Maintenez vos contenus à jour. La fraîcheur est un critère de classement Google — et un critère de sélection actif pour les IA. Mettez à jour vos articles phares chaque trimestre avec de nouvelles données. Ce n'est pas de l'entretien, c'est un levier de visibilité.

Mesurez les deux canaux séparément. Position Google et CTR organique pour le SEO. Share of voice sur les requêtes clés, fréquence de citation et taux de conversion du trafic IA pour le GEO. Des outils comme Semrush, Ahrefs ou des solutions spécialisées comme vIAsibility permettent de suivre les deux dimensions depuis une interface unifiée.


Conclusion

Ignorer le GEO aujourd'hui, c'est effectivement répéter l'erreur de ceux qui ont ignoré le SEO en 2005 — mais avec une différence importante : la transition est plus rapide, et les signaux d'alarme sont déjà là. Un CTR organique en chute de 58 % sur les requêtes avec AI Overview, un trafic IA qui progresse 165 fois plus vite que le trafic organique classique, des taux de conversion 5 fois supérieurs côté IA — ce ne sont plus des tendances à surveiller, ce sont des réalités à intégrer dans votre stratégie.

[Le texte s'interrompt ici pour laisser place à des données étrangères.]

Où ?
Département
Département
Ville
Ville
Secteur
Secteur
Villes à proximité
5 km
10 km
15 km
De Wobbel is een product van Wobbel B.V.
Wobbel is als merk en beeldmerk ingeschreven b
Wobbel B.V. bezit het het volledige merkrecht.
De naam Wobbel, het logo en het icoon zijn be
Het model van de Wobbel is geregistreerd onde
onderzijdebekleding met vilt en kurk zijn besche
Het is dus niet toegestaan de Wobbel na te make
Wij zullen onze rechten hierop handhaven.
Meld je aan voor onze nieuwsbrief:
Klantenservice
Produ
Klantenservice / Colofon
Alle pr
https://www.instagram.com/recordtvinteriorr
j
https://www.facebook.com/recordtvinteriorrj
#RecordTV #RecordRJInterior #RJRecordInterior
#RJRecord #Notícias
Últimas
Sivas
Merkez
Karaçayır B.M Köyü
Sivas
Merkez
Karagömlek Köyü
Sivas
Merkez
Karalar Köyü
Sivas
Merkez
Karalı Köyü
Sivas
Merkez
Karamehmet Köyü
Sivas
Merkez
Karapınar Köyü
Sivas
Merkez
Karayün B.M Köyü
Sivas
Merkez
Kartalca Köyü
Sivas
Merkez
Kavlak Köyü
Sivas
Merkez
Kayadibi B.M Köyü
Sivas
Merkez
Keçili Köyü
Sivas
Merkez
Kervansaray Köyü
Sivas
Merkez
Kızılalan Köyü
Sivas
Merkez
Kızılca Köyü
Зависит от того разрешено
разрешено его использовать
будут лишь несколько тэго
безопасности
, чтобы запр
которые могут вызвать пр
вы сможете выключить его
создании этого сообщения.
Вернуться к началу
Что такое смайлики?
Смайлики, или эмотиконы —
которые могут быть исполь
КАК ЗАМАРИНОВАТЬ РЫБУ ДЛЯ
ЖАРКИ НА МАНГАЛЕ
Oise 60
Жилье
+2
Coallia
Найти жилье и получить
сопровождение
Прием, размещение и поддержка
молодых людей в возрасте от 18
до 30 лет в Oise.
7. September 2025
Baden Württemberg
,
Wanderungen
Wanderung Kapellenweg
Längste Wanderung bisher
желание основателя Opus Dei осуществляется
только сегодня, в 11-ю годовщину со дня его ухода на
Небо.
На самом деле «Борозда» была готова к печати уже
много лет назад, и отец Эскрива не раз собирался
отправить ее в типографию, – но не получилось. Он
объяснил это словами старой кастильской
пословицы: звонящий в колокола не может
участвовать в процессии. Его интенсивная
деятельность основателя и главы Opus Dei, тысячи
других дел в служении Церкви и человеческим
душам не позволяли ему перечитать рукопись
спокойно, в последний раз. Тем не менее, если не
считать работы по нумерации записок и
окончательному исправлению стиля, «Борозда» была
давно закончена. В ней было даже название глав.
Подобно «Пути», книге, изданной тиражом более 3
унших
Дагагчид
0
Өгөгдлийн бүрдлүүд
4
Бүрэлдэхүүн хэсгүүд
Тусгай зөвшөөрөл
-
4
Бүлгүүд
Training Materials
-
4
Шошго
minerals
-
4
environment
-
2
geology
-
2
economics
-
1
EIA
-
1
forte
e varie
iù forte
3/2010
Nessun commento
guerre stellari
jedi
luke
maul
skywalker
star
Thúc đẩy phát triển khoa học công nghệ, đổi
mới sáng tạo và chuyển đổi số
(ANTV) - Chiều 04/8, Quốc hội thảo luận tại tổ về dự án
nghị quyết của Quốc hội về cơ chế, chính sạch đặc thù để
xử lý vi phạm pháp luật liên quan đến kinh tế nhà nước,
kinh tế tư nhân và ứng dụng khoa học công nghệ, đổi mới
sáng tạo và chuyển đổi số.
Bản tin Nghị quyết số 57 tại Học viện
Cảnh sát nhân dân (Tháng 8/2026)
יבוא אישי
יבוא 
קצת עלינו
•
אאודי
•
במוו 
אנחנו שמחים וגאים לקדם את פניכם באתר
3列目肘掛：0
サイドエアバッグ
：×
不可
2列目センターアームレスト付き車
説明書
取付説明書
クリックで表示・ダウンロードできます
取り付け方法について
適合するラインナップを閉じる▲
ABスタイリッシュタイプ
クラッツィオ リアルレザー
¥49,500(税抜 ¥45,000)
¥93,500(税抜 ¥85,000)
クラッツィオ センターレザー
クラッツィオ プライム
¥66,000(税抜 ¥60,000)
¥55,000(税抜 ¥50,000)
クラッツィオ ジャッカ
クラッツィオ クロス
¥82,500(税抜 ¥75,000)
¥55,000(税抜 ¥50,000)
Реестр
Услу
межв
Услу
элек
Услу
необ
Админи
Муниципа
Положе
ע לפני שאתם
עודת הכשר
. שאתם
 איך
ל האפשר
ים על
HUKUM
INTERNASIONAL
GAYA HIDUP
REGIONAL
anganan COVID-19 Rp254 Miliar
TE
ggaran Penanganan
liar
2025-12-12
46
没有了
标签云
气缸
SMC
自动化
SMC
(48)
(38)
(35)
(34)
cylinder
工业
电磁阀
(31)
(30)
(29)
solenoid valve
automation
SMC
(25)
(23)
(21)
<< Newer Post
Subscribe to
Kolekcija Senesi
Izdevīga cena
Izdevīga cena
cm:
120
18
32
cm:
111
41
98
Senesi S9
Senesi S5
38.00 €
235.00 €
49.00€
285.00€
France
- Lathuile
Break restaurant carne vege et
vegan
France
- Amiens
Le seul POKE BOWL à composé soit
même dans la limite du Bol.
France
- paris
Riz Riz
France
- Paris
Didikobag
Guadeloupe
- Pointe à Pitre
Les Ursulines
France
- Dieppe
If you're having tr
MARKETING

SEO et GEO ne sont pas en compétition pour votre budget ou votre attention. Ils forment les deux faces d'une même stratégie de visibilité dans un monde où la recherche d'information se fait désormais sur plusieurs types d'interfaces à la fois. Les marques qui investissent dans les deux dès maintenant construisent un avantage compétitif qui se révélera décisif dans les 18 à 24 prochains mois.